» What you are asked to do: Reproduce the material starting at the line that contains "Днепр, Украина, 49000" and stopping after the line that contains "il y a 2 heures". Leave the pictures out of your answer.

━━━ Data supplied ━━━

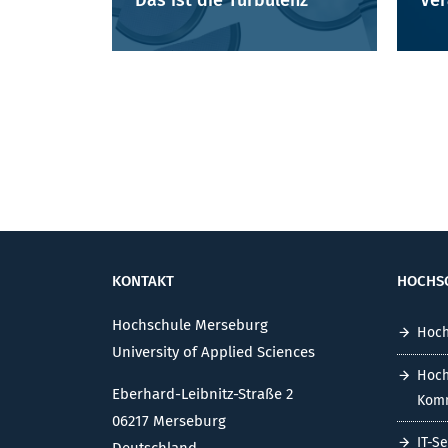
Das ist die Turbulenz
Ver
KONTAKT
HOCHS
Hochschule Merseburg
Hoch
University of Applied Sciences
Hoch
Eberhard-Leibnitz-Straße 2
Komm
06217 Merseburg
IT-S
Deutschland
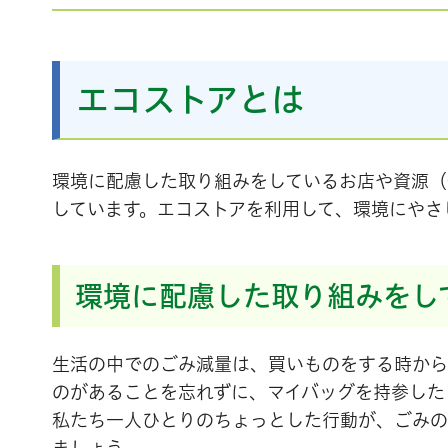
エコストアとは
環境に配慮した取り組みをしているお店や資源（
しています。エコストアを利用して、環境にやさ
環境に配慮した取り組みをし
生活の中でのごみ減量は、買いものをする時から
のがあることを忘れずに、マイバッグを持参した
私たち一人ひとりのちょっとした行動が、ごみの
ましょう。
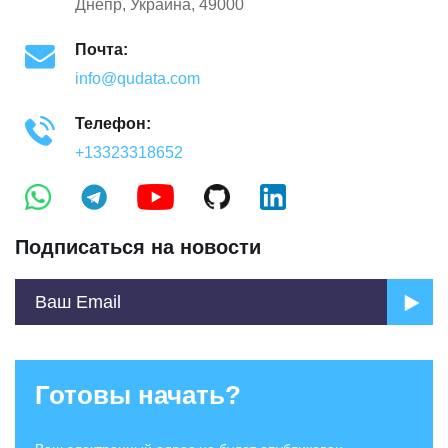
Днепр, Украина, 49000
Почта:
info@qudata.com
Телефон:
+13323318652
Подписаться на новости
Готовы начать?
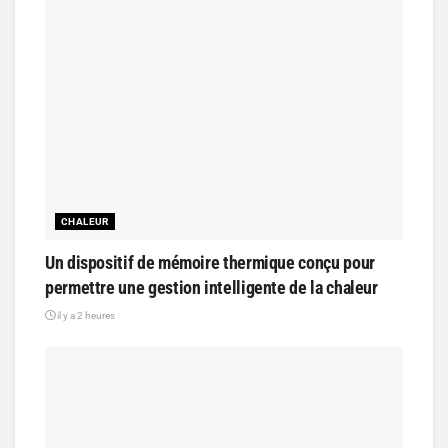
CHALEUR
Un dispositif de mémoire thermique conçu pour
permettre une gestion intelligente de la chaleur
il y a 2 heures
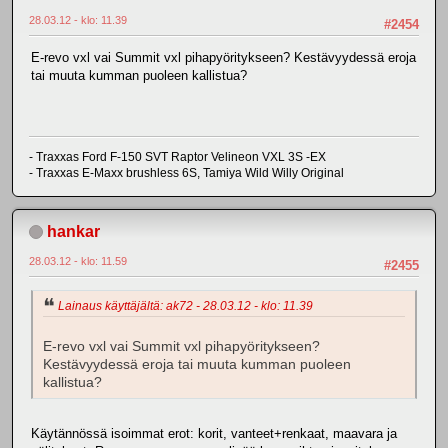
28.03.12 - klo: 11.39
#2454
E-revo vxl vai Summit vxl pihapyöritykseen? Kestävyydessä eroja
tai muuta kumman puoleen kallistua?
- Traxxas Ford F-150 SVT Raptor Velineon VXL 3S -EX
- Traxxas E-Maxx brushless 6S, Tamiya Wild Willy Original
hankar
28.03.12 - klo: 11.59
#2455
Lainaus käyttäjältä: ak72 - 28.03.12 - klo: 11.39
E-revo vxl vai Summit vxl pihapyöritykseen?
Kestävyydessä eroja tai muuta kumman puoleen
kallistua?
Käytännössä isoimmat erot: korit, vanteet+renkaat, maavara ja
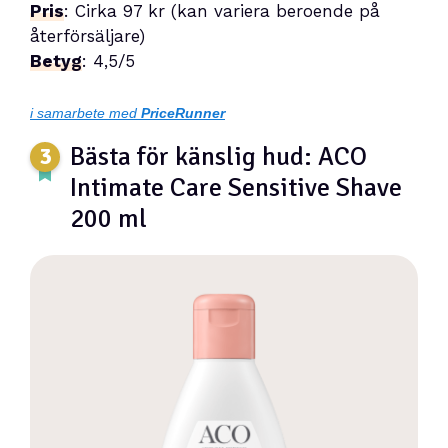
Pris
: Cirka 97 kr (kan variera beroende på
återförsäljare)
Betyg
: 4,5/5
i samarbete med
PriceRunner
Bästa för känslig hud: ACO
Intimate Care Sensitive Shave
200 ml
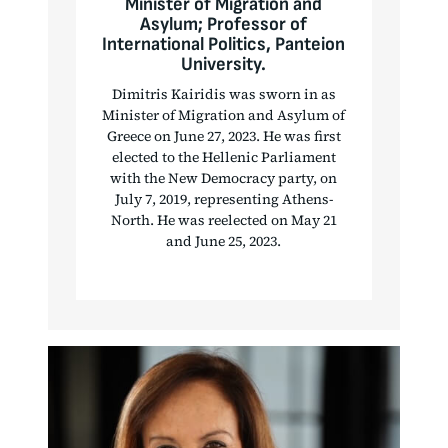
Minister of Migration and
Asylum; Professor of
International Politics, Panteion
University.
Dimitris Kairidis was sworn in as
Minister of Migration and Asylum of
Greece on June 27, 2023. He was first
elected to the Hellenic Parliament
with the New Democracy party, on
July 7, 2019, representing Athens-
North. He was reelected on May 21
and June 25, 2023.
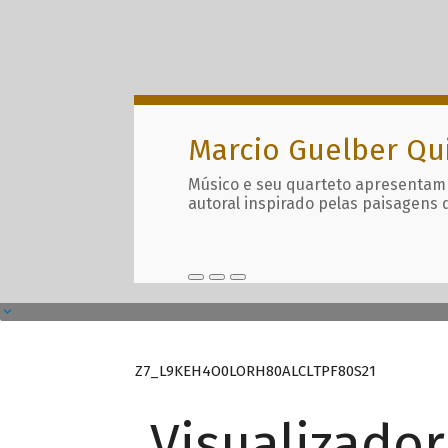
Marcio Guelber Qu
Músico e seu quarteto apresentam
autoral inspirado pelas paisagens 
Z7_L9KEH4O0LORH80ALCLTPF80S21
Visualizado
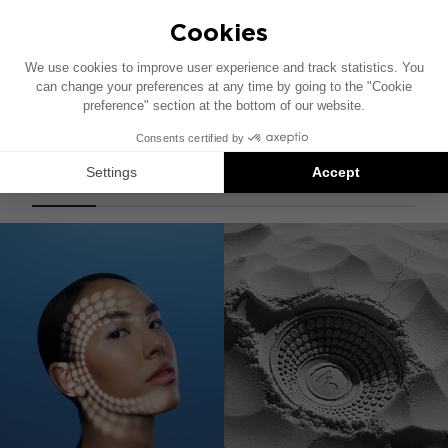
CLEAR MG PROFESSIONAL
우수한 오픈백 헤드폰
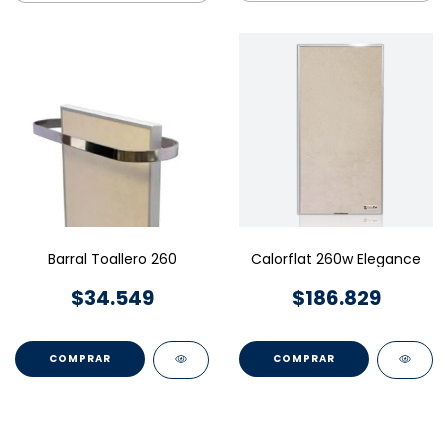
Barral Toallero 260
Calorflat 260w Elegance
$34.549
$186.829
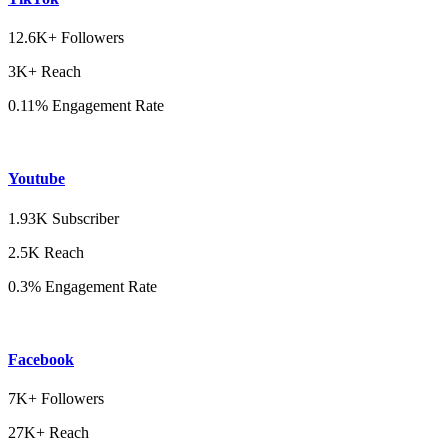
12.6K+ Followers
3K+ Reach
0.11% Engagement Rate
Youtube
1.93K Subscriber
2.5K Reach
0.3% Engagement Rate
Facebook
7K+ Followers
27K+ Reach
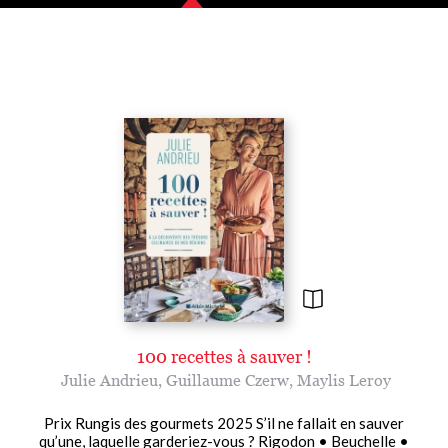
100 recettes à sauver !
Julie Andrieu
,
Guillaume Czerw
,
Maylis Leroy
Prix Rungis des gourmets 2025 S’il ne fallait en sauver
qu’une, laquelle garderiez-vous ? Rigodon • Beuchelle •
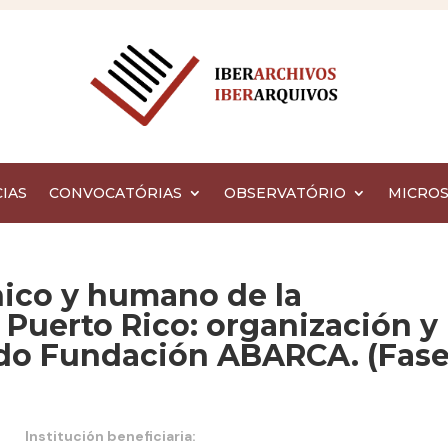
IAS
CONVOCATÓRIAS
OBSERVATÓRIO
MICROS
co y humano de la
 Puerto Rico: organización y
ndo Fundación ABARCA. (Fas
Institución beneficiaria:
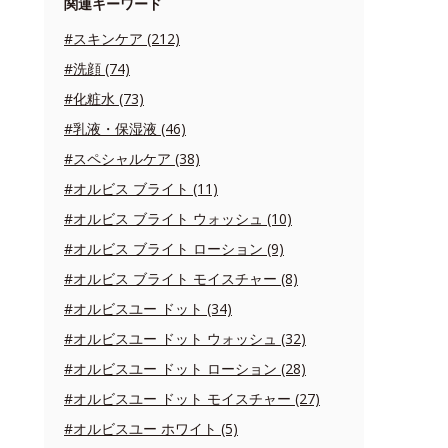
関連キーワード
#スキンケア (212)
#洗顔 (74)
#化粧水 (73)
#乳液・保湿液 (46)
#スペシャルケア (38)
#オルビス ブライト (11)
#オルビス ブライト ウォッシュ (10)
#オルビス ブライト ローション (9)
#オルビス ブライト モイスチャー (8)
#オルビスユー ドット (34)
#オルビスユー ドット ウォッシュ (32)
#オルビスユー ドット ローション (28)
#オルビスユー ドット モイスチャー (27)
#オルビスユー ホワイト (5)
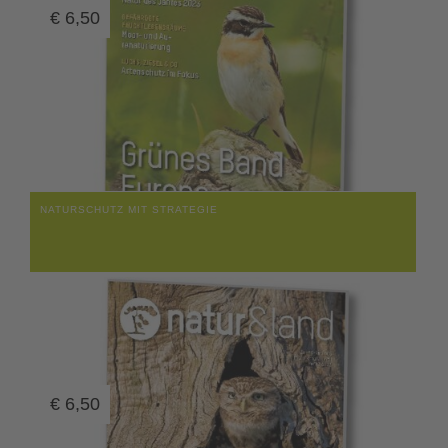
€
6,50
NATURSCHUTZ MIT STRATEGIE
€
6,50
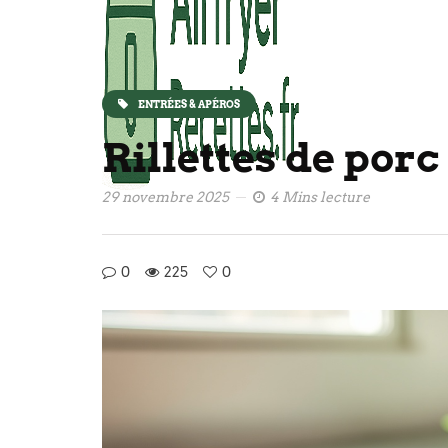
ENTRÉES & APÉROS
Rillettes de porc 
29 novembre 2025
4 Mins lecture
0
225
0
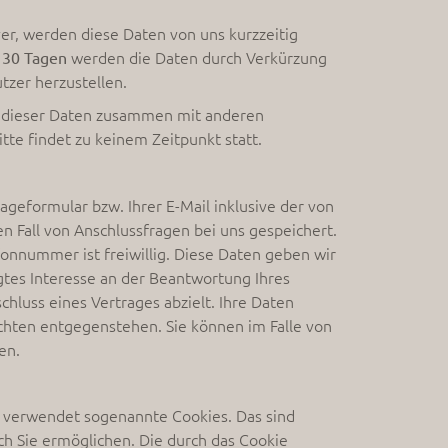
r, werden diese Daten von uns kurzzeitig
s
werden die Daten durch Verkürzung
30 Tagen
tzer herzustellen.
ng dieser Daten zusammen mit anderen
e findet zu keinem Zeitpunkt statt.
eformular bzw. Ihrer E-Mail inklusive der von
 Fall von Anschlussfragen bei uns gespeichert.
fonnummer ist freiwillig. Diese Daten geben wir
igtes Interesse an der Beantwortung Ihres
chluss eines Vertrages abzielt. Ihre Daten
chten entgegenstehen. Sie können im Falle von
en.
s verwendet sogenannte Cookies. Das sind
h Sie ermöglichen. Die durch das Cookie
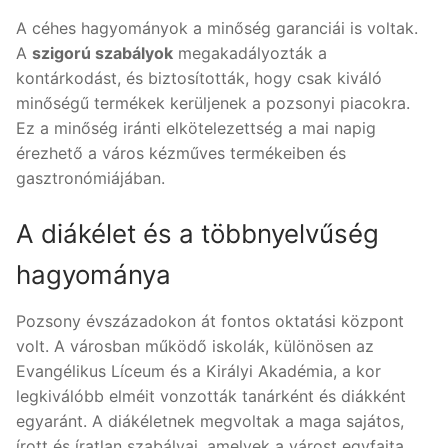
A céhes hagyományok a minőség garanciái is voltak.
A
szigorú szabályok
megakadályozták a
kontárkodást, és biztosították, hogy csak kiváló
minőségű termékek kerüljenek a pozsonyi piacokra.
Ez a minőség iránti elkötelezettség a mai napig
érezhető a város kézműves termékeiben és
gasztronómiájában.
A diákélet és a többnyelvűség
hagyománya
Pozsony évszázadokon át fontos oktatási központ
volt. A városban működő iskolák, különösen az
Evangélikus Líceum és a Királyi Akadémia, a kor
legkiválóbb elméit vonzották tanárként és diákként
egyaránt. A diákéletnek megvoltak a maga sajátos,
írott és íratlan szabályai, amelyek a várost egyfajta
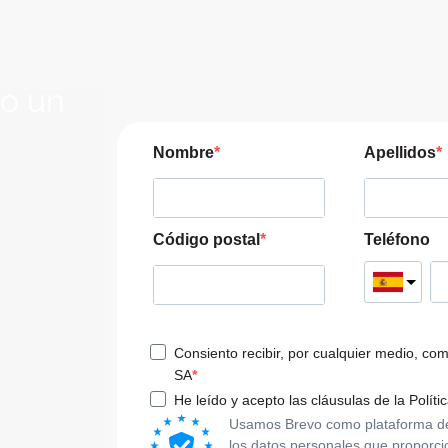
lo un
JERA
Nombre
Apellidos
pre las
a tu viaje
Código postal
Teléfono
Consiento recibir, por cualquier medio, co
SA
He leído y acepto las cláusulas de la Políti
Usamos Brevo como plataforma de m
los datos personales que proporci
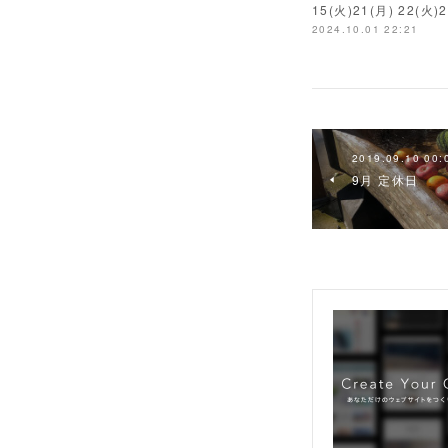
15(火)21(月) 22
2024.10.01 22:21
2019.09.10 00:
9月 定休日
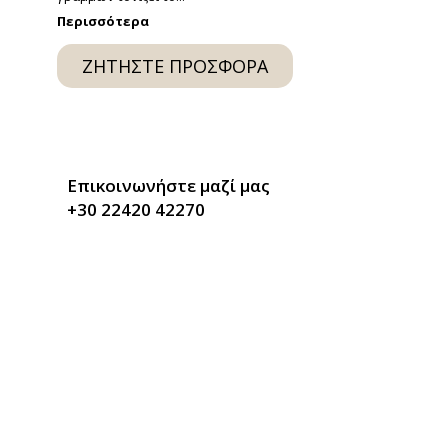
Περισσότερα
ext
lide
ΖΗΤΉΣΤΕ ΠΡΟΣΦΟΡΆ
Επικοινωνήστε μαζί μας
+30 22420 42270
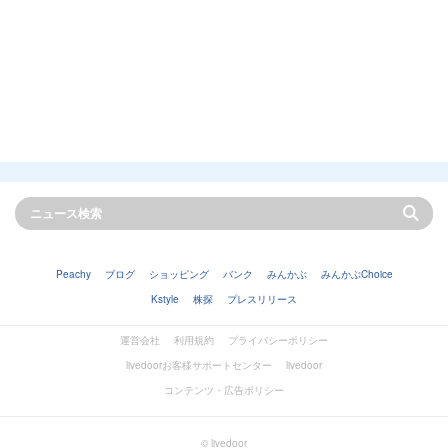
Peachy
ブログ
ショッピング
バンク
みんかぶ
みんかぶChoice
Kstyle
株探
プレスリリース
運営会社
利用規約
プライバシーポリシー
livedoorお客様サポートセンター
livedoor
コンテンツ・広告ポリシー
© livedoor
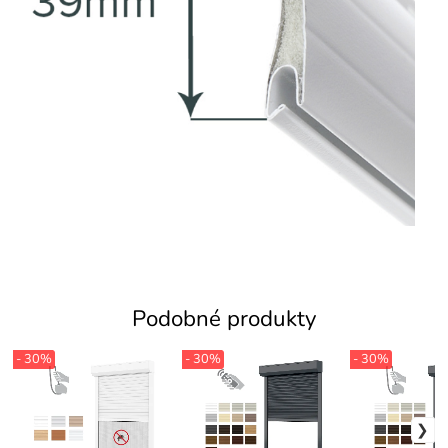
Podobné produkty
- 30%
- 30%
- 30%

━━━

» Problem solution:
Днепр, Украина, 49000
Почта:
info@qudata.com
Телефон:
+13323318652
Подписаться на новости
Готовы начать?
CHALEUR
Un dispositif de mémoire thermique conçu pour
permettre une gestion intelligente de la chaleur
il y a 2 heures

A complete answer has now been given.